It's also about georestictions. Geo restrictions prevent people from legally buying an eBook just because it's not published in the country you are in.
Forgive me if I'm wrong, but doesn't this have to do with a model inherited from the situation with hardcopy books? A writer can sell a novel to a US publisher and, depending on the contract negotiated, can sell the manuscript again to a UK publisher, then a European one, then an Australian one, each time negotiating a fresh advance on royalties. Sometimes a publisher will have a deal going with a sister publisher in another country. Because many, many books never earn out their advance, this is a way for authors to earn more $$$.
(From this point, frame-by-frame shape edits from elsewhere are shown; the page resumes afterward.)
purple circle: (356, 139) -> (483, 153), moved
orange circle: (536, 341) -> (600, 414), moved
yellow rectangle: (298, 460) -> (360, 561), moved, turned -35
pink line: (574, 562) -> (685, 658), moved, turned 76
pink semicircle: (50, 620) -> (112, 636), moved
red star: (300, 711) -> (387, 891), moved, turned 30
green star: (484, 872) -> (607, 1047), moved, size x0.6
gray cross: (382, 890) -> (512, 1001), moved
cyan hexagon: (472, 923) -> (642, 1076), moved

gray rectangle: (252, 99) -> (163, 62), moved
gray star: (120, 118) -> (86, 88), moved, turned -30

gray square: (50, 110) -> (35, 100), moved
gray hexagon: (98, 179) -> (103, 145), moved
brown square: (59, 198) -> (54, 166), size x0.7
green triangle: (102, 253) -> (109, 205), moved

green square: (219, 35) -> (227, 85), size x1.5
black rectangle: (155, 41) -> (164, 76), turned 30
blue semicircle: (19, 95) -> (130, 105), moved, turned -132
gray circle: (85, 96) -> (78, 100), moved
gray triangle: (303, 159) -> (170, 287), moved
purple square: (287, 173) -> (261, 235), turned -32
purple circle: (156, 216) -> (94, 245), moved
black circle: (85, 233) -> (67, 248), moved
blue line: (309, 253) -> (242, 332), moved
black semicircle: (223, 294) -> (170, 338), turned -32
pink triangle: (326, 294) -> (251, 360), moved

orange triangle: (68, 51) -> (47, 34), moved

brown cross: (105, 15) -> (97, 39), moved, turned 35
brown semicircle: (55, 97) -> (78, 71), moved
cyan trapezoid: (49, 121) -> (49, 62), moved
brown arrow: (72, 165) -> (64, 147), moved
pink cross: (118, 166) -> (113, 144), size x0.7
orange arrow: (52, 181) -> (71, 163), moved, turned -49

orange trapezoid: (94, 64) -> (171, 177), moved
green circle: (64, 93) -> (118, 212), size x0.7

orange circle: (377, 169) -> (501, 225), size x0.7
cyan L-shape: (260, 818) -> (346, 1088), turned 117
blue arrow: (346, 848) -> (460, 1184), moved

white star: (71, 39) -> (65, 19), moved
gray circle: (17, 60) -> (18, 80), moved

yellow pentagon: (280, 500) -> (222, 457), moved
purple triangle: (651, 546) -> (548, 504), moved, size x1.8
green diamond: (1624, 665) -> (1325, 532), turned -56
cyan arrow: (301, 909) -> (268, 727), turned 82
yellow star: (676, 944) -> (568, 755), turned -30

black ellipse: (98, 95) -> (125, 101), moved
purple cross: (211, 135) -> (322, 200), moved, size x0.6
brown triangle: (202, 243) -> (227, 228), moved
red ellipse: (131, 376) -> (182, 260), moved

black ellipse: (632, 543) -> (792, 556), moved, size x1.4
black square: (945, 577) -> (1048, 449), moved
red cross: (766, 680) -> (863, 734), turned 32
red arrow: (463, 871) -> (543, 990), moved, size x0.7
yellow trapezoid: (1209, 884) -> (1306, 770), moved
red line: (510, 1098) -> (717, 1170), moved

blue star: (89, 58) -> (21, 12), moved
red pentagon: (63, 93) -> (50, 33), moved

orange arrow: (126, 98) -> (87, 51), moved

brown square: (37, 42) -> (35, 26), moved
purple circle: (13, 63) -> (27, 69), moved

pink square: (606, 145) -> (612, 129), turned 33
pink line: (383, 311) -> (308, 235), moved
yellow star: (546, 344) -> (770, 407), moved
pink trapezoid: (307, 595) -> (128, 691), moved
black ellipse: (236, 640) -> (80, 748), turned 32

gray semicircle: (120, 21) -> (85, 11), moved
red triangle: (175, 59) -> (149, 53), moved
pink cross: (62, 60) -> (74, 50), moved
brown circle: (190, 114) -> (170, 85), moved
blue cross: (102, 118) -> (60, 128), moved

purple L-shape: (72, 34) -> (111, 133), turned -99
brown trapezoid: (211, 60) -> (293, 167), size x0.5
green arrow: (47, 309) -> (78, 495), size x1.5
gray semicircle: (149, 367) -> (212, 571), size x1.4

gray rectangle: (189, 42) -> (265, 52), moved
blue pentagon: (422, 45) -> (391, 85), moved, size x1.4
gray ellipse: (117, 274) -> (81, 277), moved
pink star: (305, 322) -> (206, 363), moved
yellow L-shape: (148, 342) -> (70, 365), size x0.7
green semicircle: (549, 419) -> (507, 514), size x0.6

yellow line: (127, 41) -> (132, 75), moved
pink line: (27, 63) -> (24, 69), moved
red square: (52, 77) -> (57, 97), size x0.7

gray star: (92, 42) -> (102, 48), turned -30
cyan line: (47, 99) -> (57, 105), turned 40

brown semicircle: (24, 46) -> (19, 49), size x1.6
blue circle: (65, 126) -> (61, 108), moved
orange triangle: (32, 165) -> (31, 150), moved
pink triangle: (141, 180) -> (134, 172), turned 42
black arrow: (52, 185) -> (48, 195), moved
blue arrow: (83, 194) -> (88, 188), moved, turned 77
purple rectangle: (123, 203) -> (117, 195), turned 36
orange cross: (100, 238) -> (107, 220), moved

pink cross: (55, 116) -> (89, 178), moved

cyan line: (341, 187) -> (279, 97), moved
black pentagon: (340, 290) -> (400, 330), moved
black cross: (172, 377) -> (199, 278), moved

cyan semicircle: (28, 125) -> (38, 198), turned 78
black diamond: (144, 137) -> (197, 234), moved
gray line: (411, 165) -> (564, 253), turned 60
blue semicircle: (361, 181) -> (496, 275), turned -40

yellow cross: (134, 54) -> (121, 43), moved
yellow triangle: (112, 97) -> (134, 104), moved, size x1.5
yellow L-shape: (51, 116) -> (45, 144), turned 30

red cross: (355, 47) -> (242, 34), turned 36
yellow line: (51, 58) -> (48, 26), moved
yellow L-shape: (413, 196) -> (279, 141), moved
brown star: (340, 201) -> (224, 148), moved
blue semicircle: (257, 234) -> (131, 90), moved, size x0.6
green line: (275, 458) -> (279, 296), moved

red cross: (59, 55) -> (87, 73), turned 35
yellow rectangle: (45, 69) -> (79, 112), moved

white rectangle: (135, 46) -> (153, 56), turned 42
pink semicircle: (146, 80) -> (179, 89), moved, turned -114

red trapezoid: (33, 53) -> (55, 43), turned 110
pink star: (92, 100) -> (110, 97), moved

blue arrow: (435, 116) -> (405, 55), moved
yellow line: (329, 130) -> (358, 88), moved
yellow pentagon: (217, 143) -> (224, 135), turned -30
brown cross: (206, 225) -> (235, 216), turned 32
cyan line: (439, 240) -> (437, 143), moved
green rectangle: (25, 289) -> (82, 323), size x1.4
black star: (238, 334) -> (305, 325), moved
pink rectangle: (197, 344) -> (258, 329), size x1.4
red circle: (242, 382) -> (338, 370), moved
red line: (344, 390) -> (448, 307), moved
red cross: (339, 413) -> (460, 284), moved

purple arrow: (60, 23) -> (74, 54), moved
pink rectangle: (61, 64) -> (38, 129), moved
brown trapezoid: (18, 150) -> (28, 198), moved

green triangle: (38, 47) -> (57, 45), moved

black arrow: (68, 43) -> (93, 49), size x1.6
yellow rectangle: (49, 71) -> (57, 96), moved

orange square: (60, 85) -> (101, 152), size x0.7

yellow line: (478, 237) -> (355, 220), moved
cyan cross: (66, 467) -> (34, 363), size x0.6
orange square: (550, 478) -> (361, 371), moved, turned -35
If a US eBook could be bought from
anywhere in the world, other publishers would be denied the opportunity to republish successful books in their own countries. Countries with bigger overheads and trickier markets would find it harder and harder to compete with US eBook publishers. Similarly, DVDs are region-coded, to protect the interests of countries that are simply unable to compete with the US entertainment juggernaut.
In Australia, in the 70s and early 80s, we had a publishing agreement with the UK, in an attempt to shore up our publishing industry (and the UK's) against US (much cheaper) prices for imported books. Australian book shops could only buy US-published books
if there was no intention of a UK version eventually coming out. So, for Aussie ST fans, most shops usually stocked the UK Corgi editions of James Blish and Alan Dean Foster ST books, but they
could legally import the Bantam ST Fotonovels (from one contracted distributor, Gordon & Gotch) because Corgi had passed on publishing UK editions of those titles.
Specialist shops started ruffling feathers by sneakily importing US ST titles in a more timely manner (supply and demand), but they could have been fined heavily if reported. The law was repealed in the mid 80s, once our governments (and the UK) were convinced that our economy could withstand an influx of cheaper US product.
These are still early days for eBooks, and to rush out a customer-friendly international model that may, in time, be realised as
extremely damaging to some countries' economies and/or writers and publishers, while unfairly benefiting other countries', is why we are seeing various models being trialled.
In big news Down Under last week, one of our biggest discount chains, Harvey Norman (furnishings, electricals), complained loudly that so many Aussies buying online from the USA in 2010 was denying the opportunity for our government collecting the GST (sales tax) on such goods. The parity of the $AUD with the US has caused an exponential jump in online sales and our local stores had a truly dreadful Christmas/New Year period. But Harvey Norman has received such an angry Twitter backlash from customers defending their right to buy online and save money, they've reluctantly dropped their campaign. In the long run, Australian stores will probably have less and less opportunity to compete/survive. We have high wages in this country, and Aussies may well face massive wage cuts and unemployment as the US online juggernaut continues to flourish.